Allerdings werden im Einzelhandel zwei Drittel und im Kundenservice ein Drittel aller Bewerber eingestellt. Dieser Kontext ist wichtig für die Interpretation der Werte.
cNPS nach Bewerberquelle
Interne Bewerber und Empfehlungen haben die zufriedensten abgelehnten Bewerber (+5 und +10 Punkte cNPS). Jobsuchende über Indeed hingegen zeigen mit -19 den niedrigsten cNPS.
2023 gab es zwar mehr Bewerbungen als 2022, aber weniger Einstellungen. Unternehmen mit starkem Employer Branding können sich die besten Talente gezielt heraussuchen.
Response Rate nach Kontaktpunkt
Mit 29% liegt die Response Rate für eine Umfrage nach einem Interview am höchsten. Hier ist der emotionale Anteil der Bewerber offenbar am größten.
Abgelehnte Bewerber nach einem Assessment haben mit 23% eine vergleichsweise niedrige Rücklaufquote. Eine bessere Vorbereitung könnte mehr Interesse an einem Feedback wecken.

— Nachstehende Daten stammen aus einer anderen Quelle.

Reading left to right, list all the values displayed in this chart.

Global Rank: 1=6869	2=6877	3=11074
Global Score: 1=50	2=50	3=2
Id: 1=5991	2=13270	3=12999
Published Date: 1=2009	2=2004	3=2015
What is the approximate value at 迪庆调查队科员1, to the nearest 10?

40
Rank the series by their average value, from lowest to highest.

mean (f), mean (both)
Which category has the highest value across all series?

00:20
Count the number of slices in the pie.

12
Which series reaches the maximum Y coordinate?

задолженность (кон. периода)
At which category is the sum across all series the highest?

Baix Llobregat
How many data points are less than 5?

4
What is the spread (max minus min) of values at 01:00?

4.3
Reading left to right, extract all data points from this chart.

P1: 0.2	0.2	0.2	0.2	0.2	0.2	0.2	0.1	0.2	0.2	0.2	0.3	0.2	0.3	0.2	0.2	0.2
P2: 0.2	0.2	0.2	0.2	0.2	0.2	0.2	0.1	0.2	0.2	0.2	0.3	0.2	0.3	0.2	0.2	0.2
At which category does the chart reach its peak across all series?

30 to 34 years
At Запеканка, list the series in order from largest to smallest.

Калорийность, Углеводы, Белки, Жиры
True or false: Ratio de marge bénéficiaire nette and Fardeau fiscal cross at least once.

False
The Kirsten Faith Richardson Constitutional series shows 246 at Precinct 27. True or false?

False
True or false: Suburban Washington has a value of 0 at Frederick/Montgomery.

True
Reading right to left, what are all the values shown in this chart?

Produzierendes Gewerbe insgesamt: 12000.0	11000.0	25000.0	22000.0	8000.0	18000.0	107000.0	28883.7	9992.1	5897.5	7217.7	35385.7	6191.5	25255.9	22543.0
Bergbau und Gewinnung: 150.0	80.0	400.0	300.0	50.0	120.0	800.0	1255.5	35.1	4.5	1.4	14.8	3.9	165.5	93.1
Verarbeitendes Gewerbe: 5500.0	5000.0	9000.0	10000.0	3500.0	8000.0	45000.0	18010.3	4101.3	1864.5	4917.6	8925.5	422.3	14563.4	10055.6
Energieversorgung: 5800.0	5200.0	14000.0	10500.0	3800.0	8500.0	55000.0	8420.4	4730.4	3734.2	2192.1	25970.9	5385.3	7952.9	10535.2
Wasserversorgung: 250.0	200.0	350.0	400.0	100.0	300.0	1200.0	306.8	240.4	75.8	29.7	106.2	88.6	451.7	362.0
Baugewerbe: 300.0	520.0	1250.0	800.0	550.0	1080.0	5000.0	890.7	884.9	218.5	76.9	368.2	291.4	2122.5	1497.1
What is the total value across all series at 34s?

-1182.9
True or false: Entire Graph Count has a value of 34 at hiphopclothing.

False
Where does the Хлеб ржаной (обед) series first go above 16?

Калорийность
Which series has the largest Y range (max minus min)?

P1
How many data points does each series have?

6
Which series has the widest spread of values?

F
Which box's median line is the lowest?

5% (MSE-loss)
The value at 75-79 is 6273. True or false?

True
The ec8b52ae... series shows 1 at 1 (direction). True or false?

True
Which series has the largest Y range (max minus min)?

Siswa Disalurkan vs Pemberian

Auswirkung von Erinnerungsmails
Mails mit der Erinnerung an eine Umfrage steigern die Response Rate um rund 10 Prozentpunkte. Ohne solche Reminder sinkt die Bereitschaft zur Teilnahme an einer Bewerberumfrage deutlich.
Häufigste Kommentarthemen
Process, Feedback, Recruitment Team und Communication sind die meistdiskutierten Themen in Freitextkommentaren von Bewerbern.
Abgelehnte Kandidaten kritisieren vor allem das Feedback und die Vorbereitung auf Aufgaben und Assessments. Auch Geschwindigkeit und DE&I sind wichtige Themen dieser Gruppe.
Bei Eingestellten überwiegen negative Kommentare zu Gehalt, Assignment und Prozessgeschwindigkeit. Die sonst sehr hohe Zufriedenheit bekommt hier kleine Kratzer.
Fazit
Die Daten aus über 160.000 Bewerberumfragen zeigen, dass eine proaktive und einfühlsame Kommunikation der Schlüssel für eine positive Candidate Experience ist.
Assessment, Interview und Ablehnung sind kritische Momente, in denen Unternehmen Vertrauen aufbauen oder verspielen können. Je größer ein Unternehmen ist, desto schwieriger ist eine individuelle Betreuung von Bewerbern.
Messwerte wie cNPS oder Response Rate sollten regelmäßig erhoben werden, um die Candidate Experience konsequent zu optimieren. Nur so bleibt ein Unternehmen auch in Zeiten des Fachkräftemangels attraktiv für Top-Talente.
Über die Studie
Die Daten in dieser Analyse stammen vom „Candidate Experience Benchmark Report 2023“ von Starred und Talenthub. Über 160.000 Bewerberumfragen wurden ausgewertet, um Einblicke in die Kandidatenerfahrung zu gewinnen.
Neben Net Promoter Score wurden dabei auch Response Rates, Freitextkommentare, Unternehmenskennzahlen und Benchmark-Daten untersucht. Die wichtigsten Ergebnisse und Handlungsempfehlungen wurden in diesem Blogpost aufbereitet.